Africa’s Red-billed Quelea (with the complicated scientific name of Quelea quelea), is probably the most abundant terrestrial bird species in the world. With an estimated breeding population of 1.5 billion, these little seed-devourers can cause havoc on the continent’s crop production. The sight of a flock of a million-plus queleas descending on your crops in a smoky cloud must be terrifying to any crop farmer. Depending on rainfall, some 190 millions queleas may reside in South Africa. Some acrobatic avian maths suggest that a flock of 400,000 queleas can consume 1.6 tons of grain per day, amounting to a loss of nearly a million Rand per day. Scary stuff.
So much so, that quelea numbers are controlled in some areas with crops such as wheat, sorghum, millet, manna, sunflowers, peas, buckwheat, rice and oats. [Sensitive readers beware] the two main culling methods are explosions/fires in roosting colonies, and aerial spraying of avicide poisons. Such extreme measures obviously have a lot of accidental mortality (collateral damage), so more environmentally friendly control methods are employed in sensitive areas. Alternative methods of controlling quelea number sinclude harvesting of quelea chicks, trapping birds with nets, chasing, creating roosts in other areas, altering foraging and roosting habitats, repellent chemicals, planting resistant cultivars and varying timing of planting.

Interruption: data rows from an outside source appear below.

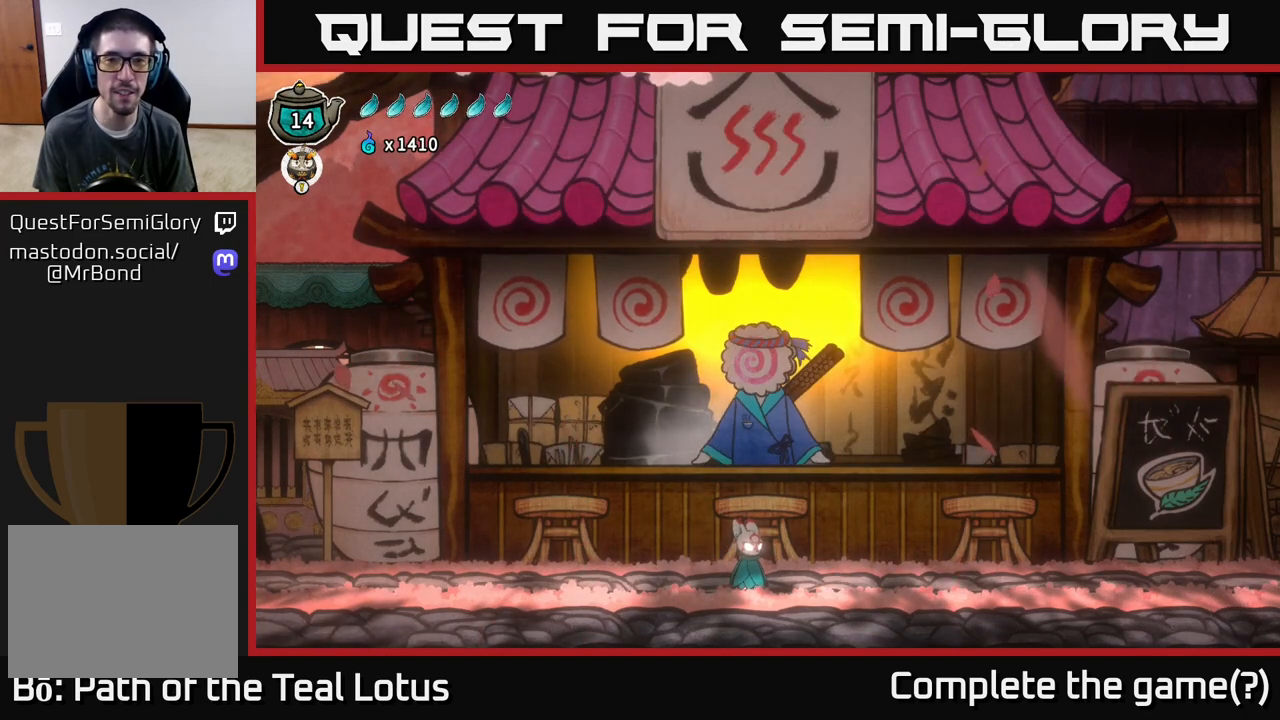
{"buttons": [], "left_stick": "center", "right_stick": "center", "events": []}
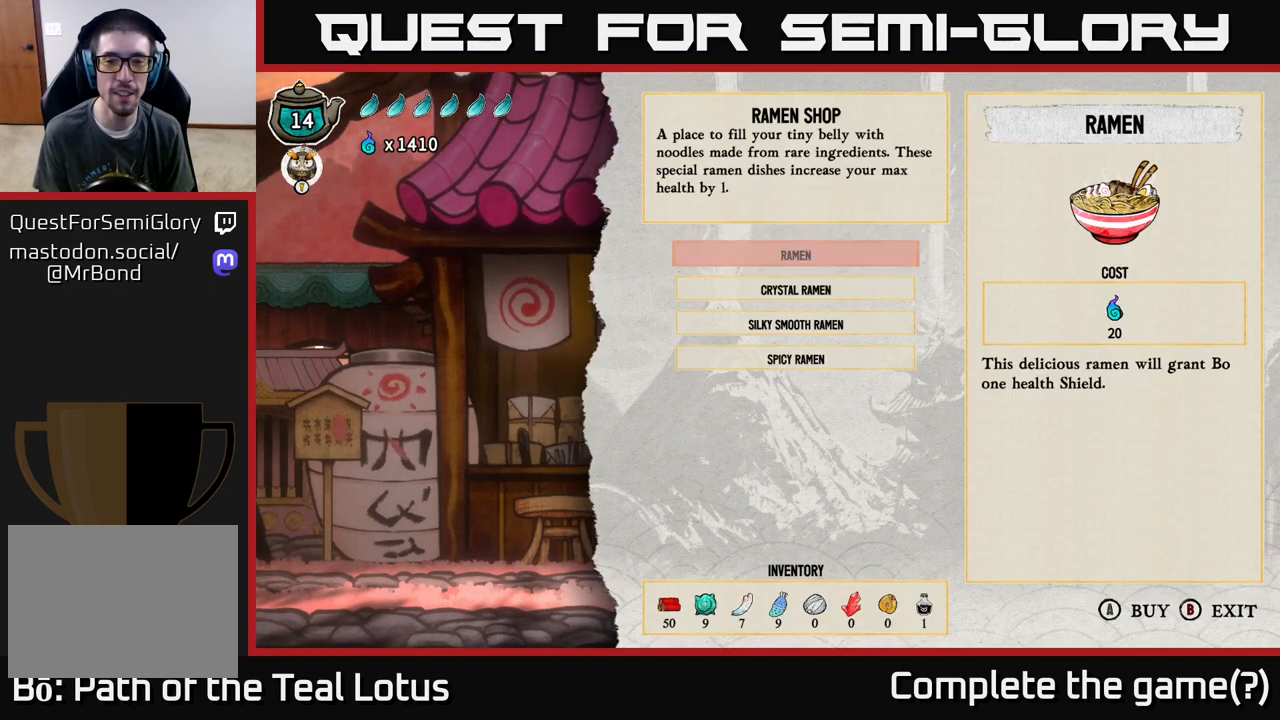
{"buttons": [], "left_stick": "center", "right_stick": "center", "events": []}
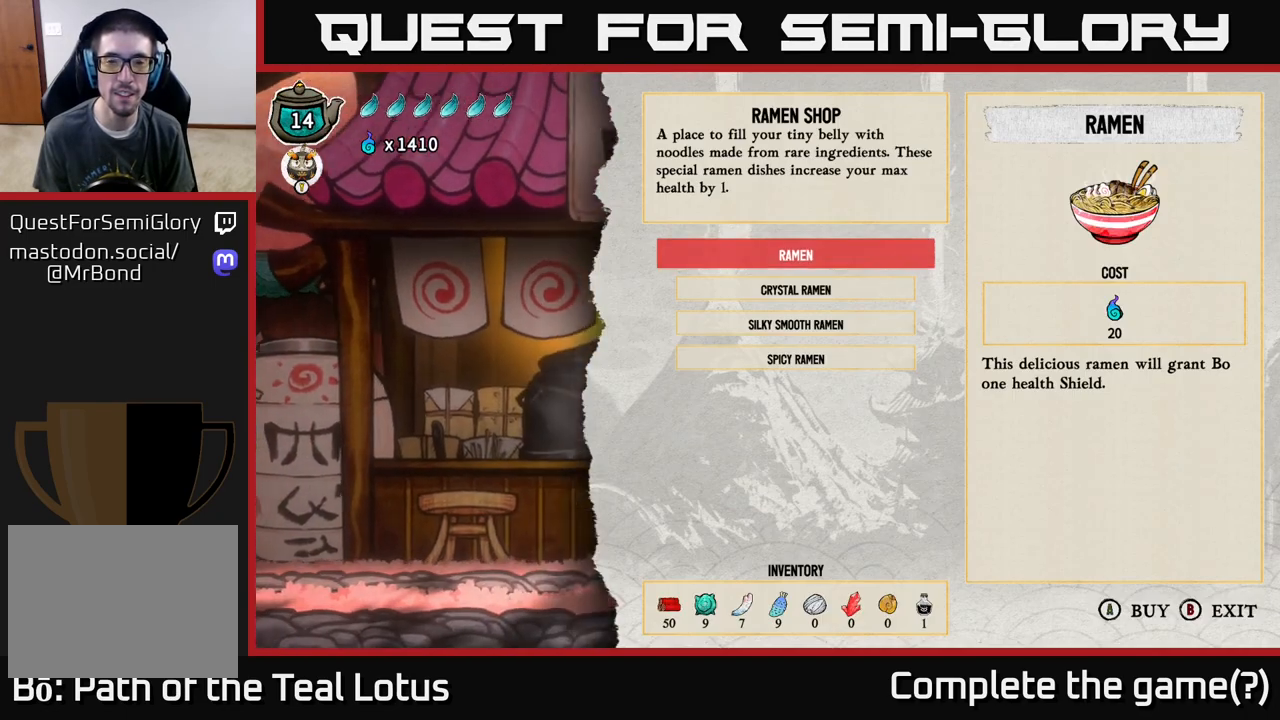
{"buttons": [], "left_stick": "center", "right_stick": "center", "events": []}
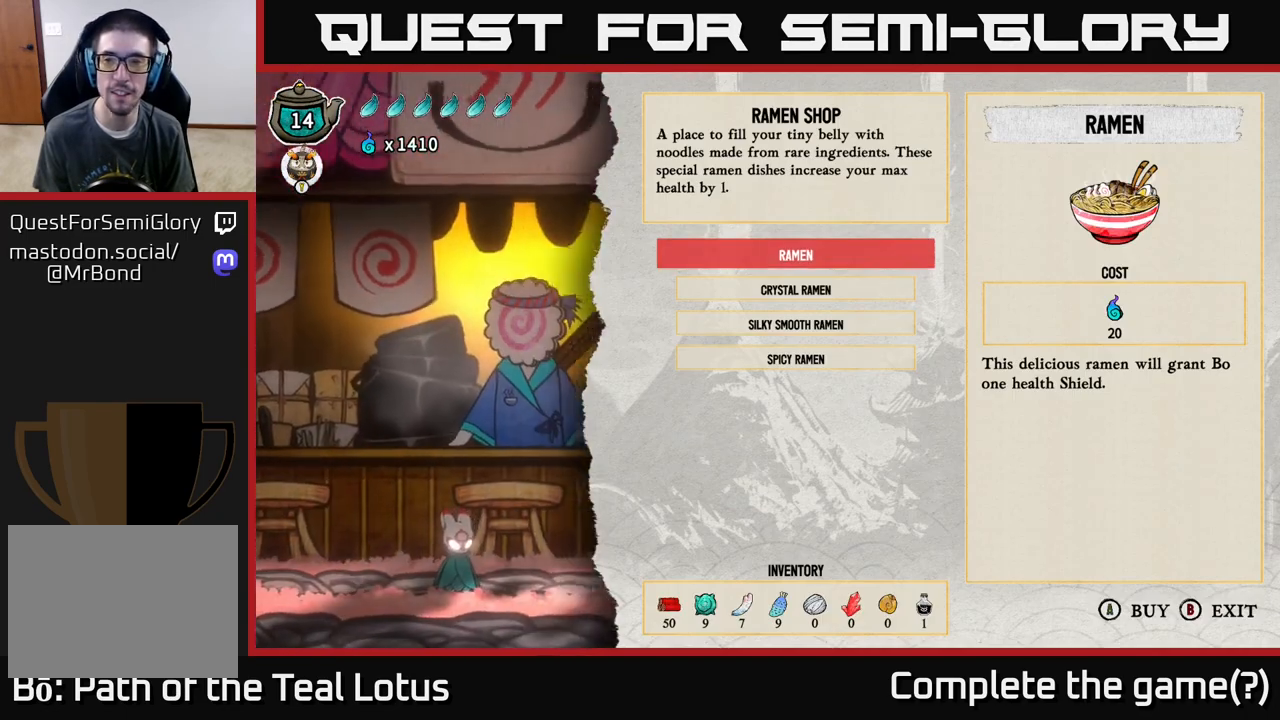
{"buttons": [], "left_stick": "down", "right_stick": "center", "events": [[317, "left_stick", "down"]]}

Even so, the annual mortality of queleas resulting from control actions is somewhere around 100 million birds. Nevertheless, despite these high rates the overall quelea population seems remarkably resilient, and there is little long-term effect on their populations. This is in part due to their rapid breeding cycle and their ability to undertake nomadic wanderings in search of food.

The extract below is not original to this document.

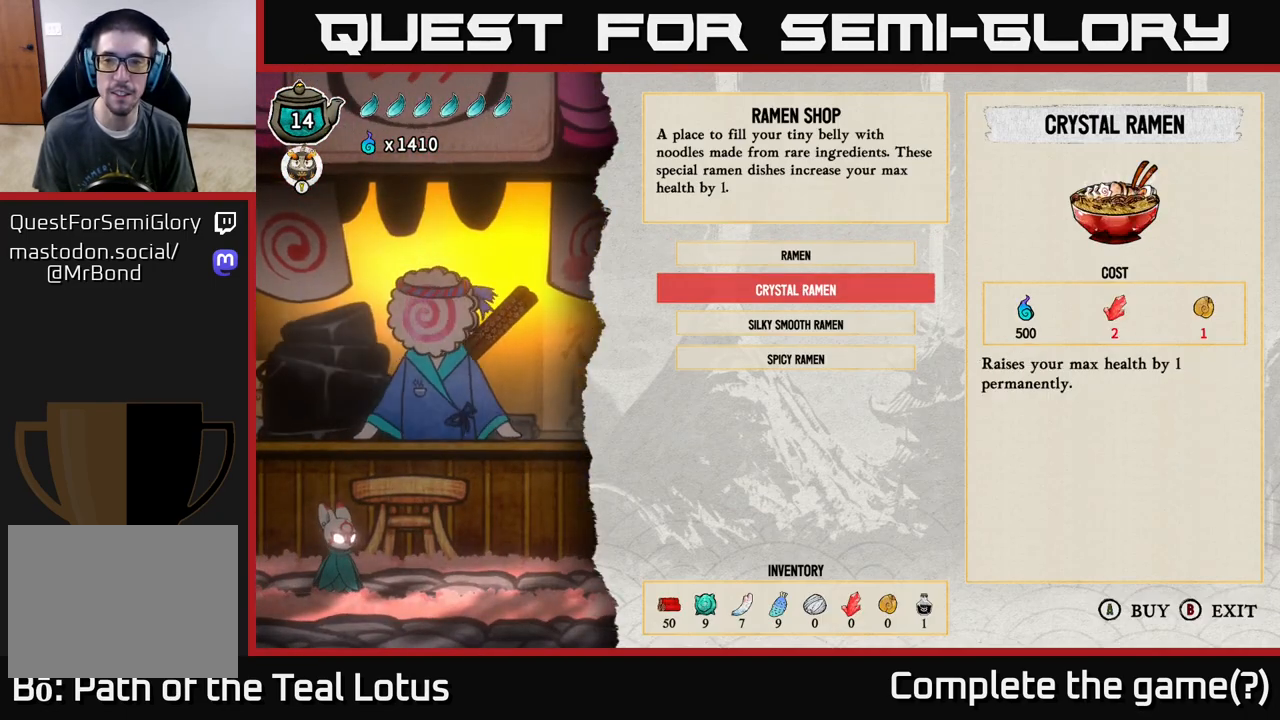
{"buttons": [], "left_stick": "center", "right_stick": "center", "events": [[17, "left_stick", "center"], [317, "left_stick", "up-left"], [383, "left_stick", "up"], [500, "left_stick", "center"]]}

Everybody is quick to point the finger at aliens such as mynas, parakeets and pigeons, but queleas can also be seen as ‘alien invaders’ in some sense. With the intensification of agriculture (crop planting, irrigation etc.) throughout South Africa, queleas have ‘invaded’ areas where they previously didn’t occur. In recent years their range has expanded in areas such as the Karoo, Eastern Cape, KZN Midlands and Western Cape.